Hamas Tekankan Pertukaran Tawanan Hanya Mungkin Jika Israel Hentikan Agresi dan Tarik Pasukan dari Gaza
Hamas, Senin (5/2/2024) menekankan, mereka akan melakukan penyerahan tawanan Israel hanya jika terjadi terjadi gencatan senjata dan penarikan total pasukan Israel. Negosiasi tentang gencatan senjata di Jalur Gaza dan penarikan penuh pasukan pendudukan Israel itu saat ini sedang berlangsung.
Pekan lalu, pejabat dari Amerika Serikat (AS), Mesir, Qatar, dan Israel pun dikabarkan bertemu di Paris, Prancis, untuk mengupayakan gencatan senjata di Jalur Gaza. Kabarnya, perjanjian yang sedang disusun itu antara lain tentang gencatan senjata, penarikan pasukan, pertukaran tawanan, rekonstruksi, pengungsi, masuknya bantuan, dan pencabutan pengepungan di Gaza.
Sumber Al Mayadeen seperti dikutip republika.co.id menyebut, Perjanjian Paris menyentuh masalah pertukaran tawanan, tetapi sama sekali mengabaikan gencatan senjata dan penarikan pasukan dari Gaza.

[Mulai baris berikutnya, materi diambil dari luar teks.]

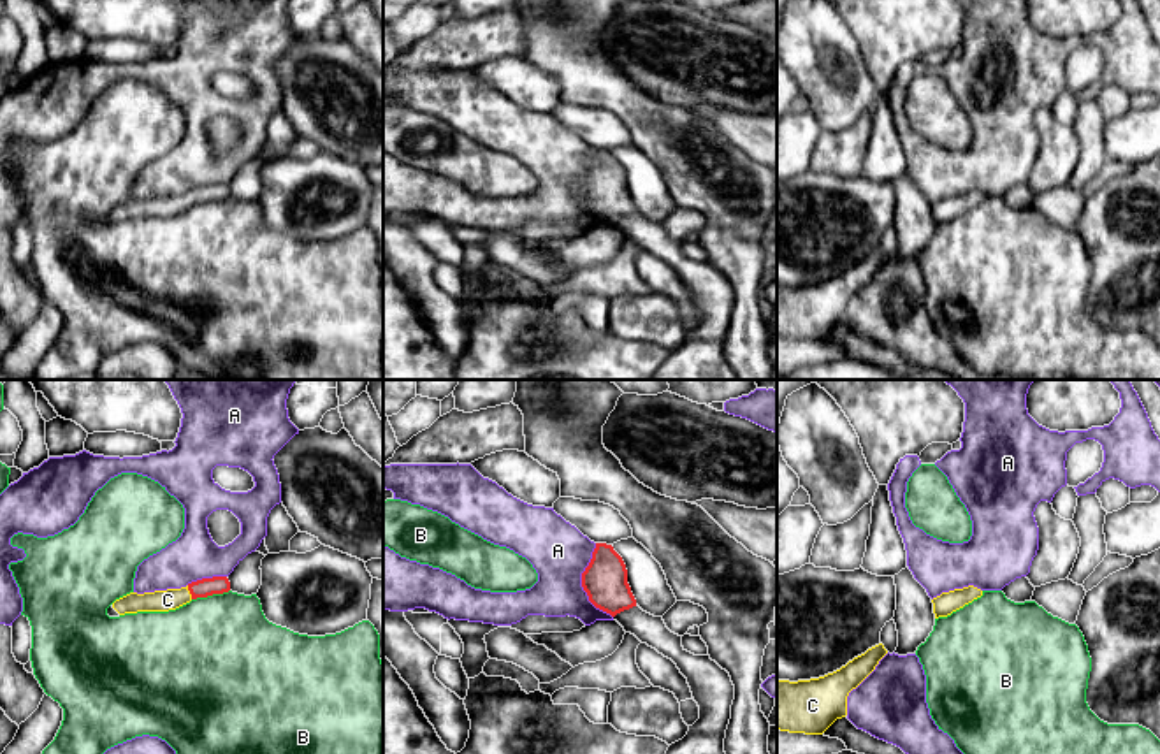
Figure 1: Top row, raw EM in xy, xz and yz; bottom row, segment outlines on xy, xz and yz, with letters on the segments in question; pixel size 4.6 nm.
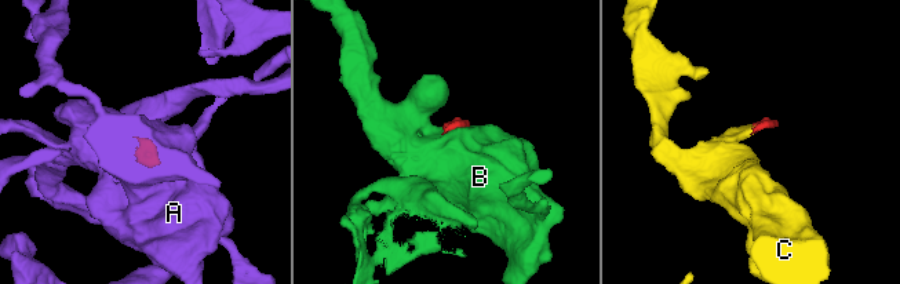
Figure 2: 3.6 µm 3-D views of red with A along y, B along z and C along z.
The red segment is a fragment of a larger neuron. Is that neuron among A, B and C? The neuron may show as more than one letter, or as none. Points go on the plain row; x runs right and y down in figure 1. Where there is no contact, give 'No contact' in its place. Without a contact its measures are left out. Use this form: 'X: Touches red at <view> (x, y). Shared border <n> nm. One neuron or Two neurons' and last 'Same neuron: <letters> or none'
A: Touches red at xz (582, 190). Shared border 360 nm. Two neurons
B: Touches red at xy (210, 201). Shared border 180 nm. Two neurons
C: Touches red at xy (190, 199). Shared border 70 nm. One neuron
Same neuron: C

Tidak ada klausul yang menegaskan gencatan senjata setelah gencatan senjata berakhir, dan tidak ada jaminan regional atau internasional bahwa Israel tidak akan melanjutkan permusuhan setelah gencatan senjata berakhir. Perjanjian Paris juga tidak memberikan jaminan mengenai penarikan pasukan Israel dari Gaza. Maka, wajar jika ada kekhawatiran bahwa Israel bermaksud tetap berada di Gaza dan mempersulit upaya rekonstruksi.
“Hamas terlibat dalam konsultasi dengan faksi-faksi Palestina dan sekutu-sekutunya dari partai-partai dan kekuatan regional,” kata sumber tersebut.
Baca juga: Demonstran Israel Tuntut Pecat Netanyahu
Hamas menegaskan, tidak dapat menyerahkan para tawanan militer, tanpa adanya jaminan gencatan senjata serta penarikan pasukan pendudukan Israel dari Gaza, dan kesepakatan mengenai rekonstruksi serta pencabutan pengepungan. Pejabat Hamas telah mengumumkan sebelumnya bahwa perwakilannya akan menyampaikan tanggapan terpadu di Kairo, Mesir, yang mewakili semua faksi Perlawanan Palestina.
“Sampai saat ini, belum ada delegasi dari pimpinan Hamas yang melakukan perjalanan ke Kairo, dan belum ada tanggal yang ditetapkan untuk pertemuan tersebut,” kata pejabat Hamas tersebut seperti dikutip republika.co.id.
Pejabat tersebut pun mengatakan, Hamas saat ini sedang mempelajari Dokumen Paris “berdasarkan konstanta nasional yang disepakati”. “Prioritasnya adalah penghentian agresi secara komprehensif, penarikan seluruh pasukan pendudukan Israel dari Gaza, mengamankan tempat penampungan bagi para pengungsi, dan menyelesaikan proses pertukaran yang serius,” ungkap pejabat tersebut.
Sementara itu, Perdana Menteri Israel, Benjamin Netanyahu, seperti dikutip cnnindonesia.com Kembali menekankan bahwa Israel tidak akan mengakhiri perang sampai semua tujuannya tercapai. Tujuan Israel itu di antaranya adalah menghapuskan Hamas, mengembalikan semua sandera, dan memastikan bahwa Gaza tidak akan lagi menjadi ancaman bagi Israel. Dia juga membantah laporan media bahwa Israel setuju untuk melepaskan sejumlah besar warga Palestina yang kini ditahan Israel.
Sedangkan Menteri Luar Negeri AS, Anthony Blinken, dijadwalkan berada di Arab Saudi untuk memulai kunjungan kelimanya ke Timur Tengah sejak perang Israel di Gaza dimulai pada Oktober 2023. Blinken juga akan melakukan perjalanan ke Mesir, Qatar, Israel, dan Tepi Barat. Blinken akan berfokus pada “upaya diplomatik untuk mencapai kesepakatan yang menjamin pembebasan semua sandera yang tersisa dan termasuk jeda kemanusiaan” di Gaza. Menurut Departemen Luar Negeri AS, jeda kemanusiaan akan “memungkinkan pengiriman bantuan kemanusiaan yang berkelanjutan dan meningkat kepada warga sipil di Gaza”.